Thanks!! Looking forward to seeing your pics/results! 

Regarding the applicator I just washed it in warm water and let dry on kitchen towel then popped back into it's bag.. I'll dampen it with QD the next time I go to use it!


----------



## Edstrung (Apr 6, 2009)

pangster said:


> Thanks!! Looking forward to seeing your pics/results!
> 
> Regarding the applicator I just washed it in warm water and let dry on kitchen towel then popped back into it's bag.. I'll dampen it with QD the next time I go to use it!


I wouldn't look forward too much, I found ANOTHER FING scratch, but I tried not to think of it when talking about the wax 

Thanks for the tip on the applicator, i shall give it a go now :thumb:

Also, I wish my car had fewer swirls, but hand SRP isn't enough :buffer:


----------



## Phill_S (Mar 30, 2009)

i just bunged the red foam applicator in the washer with my wash mit and drying towel on a low heat fast wash, came out like new and back in it's packet with the other one.

tbh i prefer other applicators for wax like the megs one, but used the red one that came with the HD kit for applying CG new look trim gel to trim and tyres and was great for that job, so they've been relegated to that job now.


----------



## SXI (Apr 25, 2009)

Saw it in Daemon Tweeks catalogue and think i'll give it a buy. Old mans a big Autoglym fan so I'll trust his judgment that there good products.


----------



## swiftflo (Jul 28, 2008)

Washed the applicator out by hand with Washing up liquid, then found that the appliactor had gone hard when it dried. Wet it again to make sure and found it softend up quite well. Only one word for the HD wax - wow.


----------



## Avanti (Jan 17, 2006)

swiftflo said:


> Washed the applicator out by hand with Washing up liquid, then found that the appliactor had gone hard when it dried. Wet it again to make sure and found it softend up quite well. Only one word for the HD wax - wow.


I am still using the 1st applicator, and keep them in a sandwich bag after use.


----------



## ryand (Jul 18, 2008)

Avanti said:


> I am still using the 1st applicator, and keep them in a sandwich bag after use.


same here, rinse out, keep damp in a sarnie bag for perfect use next time!

:buffer: the front end of mine yesterday and topped with HDW, very nice. Will be working my way round the rest of the car bit by bit over coming weeks so will post when all done!


----------



## Edstrung (Apr 6, 2009)

Ok good news and bad news.

Bad news is my brother had taken his camera back, and I'm not bothering with my 2mp camera phone, it wouldn't do any justice.

Good news is great. HD is over powered. The 'centre' of my car that I waxed yesterday was laughable when I washed it this afternoon before full body wax. I hosed the car down, it was dry instantly with fast sheeting. I washed the car with a wash mit, the soap ran off before i could pick up the hose to rinse it down. When I did put my towel over what beads were left after washing, the areas dried easier than the panels with just SRP/EGP.
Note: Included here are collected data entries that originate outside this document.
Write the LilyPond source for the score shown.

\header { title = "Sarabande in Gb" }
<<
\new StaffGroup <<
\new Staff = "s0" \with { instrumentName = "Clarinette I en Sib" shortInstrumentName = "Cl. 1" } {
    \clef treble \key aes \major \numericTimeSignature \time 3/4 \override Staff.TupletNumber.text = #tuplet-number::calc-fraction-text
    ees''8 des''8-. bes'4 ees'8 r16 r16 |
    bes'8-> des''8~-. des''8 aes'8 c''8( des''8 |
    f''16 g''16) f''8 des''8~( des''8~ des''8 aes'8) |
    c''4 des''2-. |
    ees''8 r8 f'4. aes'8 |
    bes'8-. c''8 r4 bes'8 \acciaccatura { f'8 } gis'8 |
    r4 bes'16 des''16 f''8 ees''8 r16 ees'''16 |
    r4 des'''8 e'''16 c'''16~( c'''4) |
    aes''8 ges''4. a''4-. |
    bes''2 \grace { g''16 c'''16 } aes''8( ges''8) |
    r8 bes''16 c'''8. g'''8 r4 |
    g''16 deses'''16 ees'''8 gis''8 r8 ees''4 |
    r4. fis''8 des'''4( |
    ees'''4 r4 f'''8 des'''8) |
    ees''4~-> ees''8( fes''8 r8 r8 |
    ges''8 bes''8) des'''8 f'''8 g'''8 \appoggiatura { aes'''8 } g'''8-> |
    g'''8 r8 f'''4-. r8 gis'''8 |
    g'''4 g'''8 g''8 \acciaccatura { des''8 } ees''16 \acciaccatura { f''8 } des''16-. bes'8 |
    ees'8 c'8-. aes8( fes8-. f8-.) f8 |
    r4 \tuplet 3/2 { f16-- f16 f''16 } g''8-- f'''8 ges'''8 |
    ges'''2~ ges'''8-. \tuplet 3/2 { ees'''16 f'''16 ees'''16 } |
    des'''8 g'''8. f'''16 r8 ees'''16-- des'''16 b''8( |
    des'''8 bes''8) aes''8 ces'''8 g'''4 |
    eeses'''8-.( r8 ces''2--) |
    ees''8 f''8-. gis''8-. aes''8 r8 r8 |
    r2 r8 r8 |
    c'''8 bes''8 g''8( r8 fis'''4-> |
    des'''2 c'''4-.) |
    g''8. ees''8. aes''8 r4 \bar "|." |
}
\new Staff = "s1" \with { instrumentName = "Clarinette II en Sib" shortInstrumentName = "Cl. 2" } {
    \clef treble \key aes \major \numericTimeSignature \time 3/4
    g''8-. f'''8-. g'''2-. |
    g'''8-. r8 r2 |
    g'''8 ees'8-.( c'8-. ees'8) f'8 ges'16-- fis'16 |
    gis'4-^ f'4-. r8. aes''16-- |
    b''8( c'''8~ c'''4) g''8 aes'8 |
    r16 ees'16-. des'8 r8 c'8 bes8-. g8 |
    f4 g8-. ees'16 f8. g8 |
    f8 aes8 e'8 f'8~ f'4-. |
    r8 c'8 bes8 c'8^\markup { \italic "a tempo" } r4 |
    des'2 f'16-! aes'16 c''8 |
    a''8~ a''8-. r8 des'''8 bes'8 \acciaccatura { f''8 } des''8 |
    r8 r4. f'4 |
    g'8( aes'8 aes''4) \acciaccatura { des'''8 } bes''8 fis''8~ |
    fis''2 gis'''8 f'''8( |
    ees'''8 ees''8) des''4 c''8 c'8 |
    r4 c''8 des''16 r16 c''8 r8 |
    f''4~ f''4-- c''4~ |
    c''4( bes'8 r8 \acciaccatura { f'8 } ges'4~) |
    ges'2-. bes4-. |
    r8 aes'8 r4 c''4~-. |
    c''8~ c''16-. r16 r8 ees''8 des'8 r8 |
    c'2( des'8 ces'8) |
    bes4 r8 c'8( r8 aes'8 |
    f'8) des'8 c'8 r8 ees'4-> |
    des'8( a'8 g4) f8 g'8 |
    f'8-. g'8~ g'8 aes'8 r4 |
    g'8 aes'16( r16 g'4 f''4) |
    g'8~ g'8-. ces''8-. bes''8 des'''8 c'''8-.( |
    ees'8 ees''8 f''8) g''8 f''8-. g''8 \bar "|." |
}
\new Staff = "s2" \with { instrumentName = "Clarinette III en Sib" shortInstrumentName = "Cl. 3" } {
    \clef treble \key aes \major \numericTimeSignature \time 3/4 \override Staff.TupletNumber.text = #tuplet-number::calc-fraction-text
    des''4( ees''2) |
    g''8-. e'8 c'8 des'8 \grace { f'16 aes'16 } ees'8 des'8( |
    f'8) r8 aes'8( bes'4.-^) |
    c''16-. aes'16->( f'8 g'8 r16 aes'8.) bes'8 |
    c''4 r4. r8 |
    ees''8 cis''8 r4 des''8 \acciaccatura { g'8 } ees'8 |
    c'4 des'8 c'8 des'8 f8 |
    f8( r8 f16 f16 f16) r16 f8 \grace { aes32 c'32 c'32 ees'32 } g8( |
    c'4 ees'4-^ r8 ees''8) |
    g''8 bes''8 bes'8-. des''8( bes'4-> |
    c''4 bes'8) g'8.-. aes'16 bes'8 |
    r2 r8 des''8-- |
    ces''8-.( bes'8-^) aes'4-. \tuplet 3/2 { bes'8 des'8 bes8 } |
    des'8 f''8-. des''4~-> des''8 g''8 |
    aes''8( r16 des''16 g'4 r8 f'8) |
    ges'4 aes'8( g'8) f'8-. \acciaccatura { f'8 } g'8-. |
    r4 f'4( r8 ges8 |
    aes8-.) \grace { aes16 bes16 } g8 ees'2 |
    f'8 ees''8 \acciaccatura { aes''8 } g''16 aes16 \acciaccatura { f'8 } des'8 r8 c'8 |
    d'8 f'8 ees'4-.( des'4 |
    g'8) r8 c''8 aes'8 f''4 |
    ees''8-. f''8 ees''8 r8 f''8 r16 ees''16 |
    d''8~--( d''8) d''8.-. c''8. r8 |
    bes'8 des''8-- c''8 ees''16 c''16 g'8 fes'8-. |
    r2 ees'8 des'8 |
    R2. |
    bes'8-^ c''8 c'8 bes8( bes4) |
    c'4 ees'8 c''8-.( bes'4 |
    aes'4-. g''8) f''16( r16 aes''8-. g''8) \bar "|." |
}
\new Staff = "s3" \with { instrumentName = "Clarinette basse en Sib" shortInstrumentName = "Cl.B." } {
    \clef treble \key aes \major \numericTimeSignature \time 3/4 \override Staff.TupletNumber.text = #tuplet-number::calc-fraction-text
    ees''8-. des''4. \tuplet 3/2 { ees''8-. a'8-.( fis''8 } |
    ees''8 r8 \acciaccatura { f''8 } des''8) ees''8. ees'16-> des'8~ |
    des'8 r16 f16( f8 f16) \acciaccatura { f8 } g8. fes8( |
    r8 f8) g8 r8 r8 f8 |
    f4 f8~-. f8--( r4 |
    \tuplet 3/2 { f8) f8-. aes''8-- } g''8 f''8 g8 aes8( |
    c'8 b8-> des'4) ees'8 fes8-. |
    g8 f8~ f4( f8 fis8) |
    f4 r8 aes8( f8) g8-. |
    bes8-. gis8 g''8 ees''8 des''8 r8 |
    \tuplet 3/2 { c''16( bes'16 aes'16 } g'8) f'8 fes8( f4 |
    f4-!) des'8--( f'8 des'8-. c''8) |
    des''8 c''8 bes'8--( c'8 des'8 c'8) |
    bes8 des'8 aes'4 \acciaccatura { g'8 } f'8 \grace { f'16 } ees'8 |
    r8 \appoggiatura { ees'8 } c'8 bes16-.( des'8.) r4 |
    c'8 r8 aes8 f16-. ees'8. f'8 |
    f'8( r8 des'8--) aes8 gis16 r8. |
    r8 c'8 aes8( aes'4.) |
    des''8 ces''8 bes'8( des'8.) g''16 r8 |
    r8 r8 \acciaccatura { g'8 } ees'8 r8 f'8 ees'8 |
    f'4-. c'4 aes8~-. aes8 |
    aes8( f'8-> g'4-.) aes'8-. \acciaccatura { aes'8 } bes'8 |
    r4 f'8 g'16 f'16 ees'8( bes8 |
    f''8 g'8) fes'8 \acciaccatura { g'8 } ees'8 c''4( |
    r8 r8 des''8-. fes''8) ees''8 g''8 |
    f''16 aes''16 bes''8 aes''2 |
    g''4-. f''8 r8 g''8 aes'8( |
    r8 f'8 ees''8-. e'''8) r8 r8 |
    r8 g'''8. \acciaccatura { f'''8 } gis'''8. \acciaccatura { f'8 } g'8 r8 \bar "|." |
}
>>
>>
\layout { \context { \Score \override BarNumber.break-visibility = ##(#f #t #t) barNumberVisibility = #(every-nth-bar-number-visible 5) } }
Having finished the full wax, I'm shattered after buffing it all off. One finishing cloth wasn't enough, had to use the one that came with the kit to do the finishing buff. Very happy with the gloss. Hope it rains tonight tbh


----------



## pangster (Mar 20, 2008)

Edstrung said:


> Ok good news and bad news.
> 
> Bad news is my brother had taken his camera back, and I'm not bothering with my 2mp camera phone, it wouldn't do any justice.
> 
> ...


LOL!!!


----------



## Avanti (Jan 17, 2006)

Edstrung said:


> Ok good news and bad news.
> 
> Bad news is my brother had taken his camera back, and I'm not bothering with my 2mp camera phone, it wouldn't do any justice.
> 
> ...


Outdoors in daylight a 2meg camera is fine :thumb:

The hosting sites often reduce the resolution anyway.


----------



## lonterra (May 1, 2009)

I've finished my first detail using HD wax on my 6-year old Leon.

Washed, clayed, then 2X AG SRP by hand, followed by 2X EGP just over an hour apart.

Left overnight, and then a coat of HD wax.

I'm mightily impressed, and in my opinion its certainly comparing well with other brands I've tried in the past.....


----------



## chrisc (Jun 15, 2008)

so i take its good then or would you say dodo supernatural not sure which to get


----------



## pangster (Mar 20, 2008)

chrisc said:


> so i take its good then or would you say dodo supernatural not sure which to get


I think everyone that's used it and posted up on here seem quite happy with it! 

I can't say how it compares with others though.. but the results you can achieve with this seem very good! :thumb:


----------



## chrisc (Jun 15, 2008)

think i may give it a try then its about half the price aswl


----------



## Edstrung (Apr 6, 2009)

I think u kinda move up the (price)scale as u progress. Give us all time, and money, and we'll try the next thing 

Just very happy with HD, and afaik its less than a third of Supernatural


----------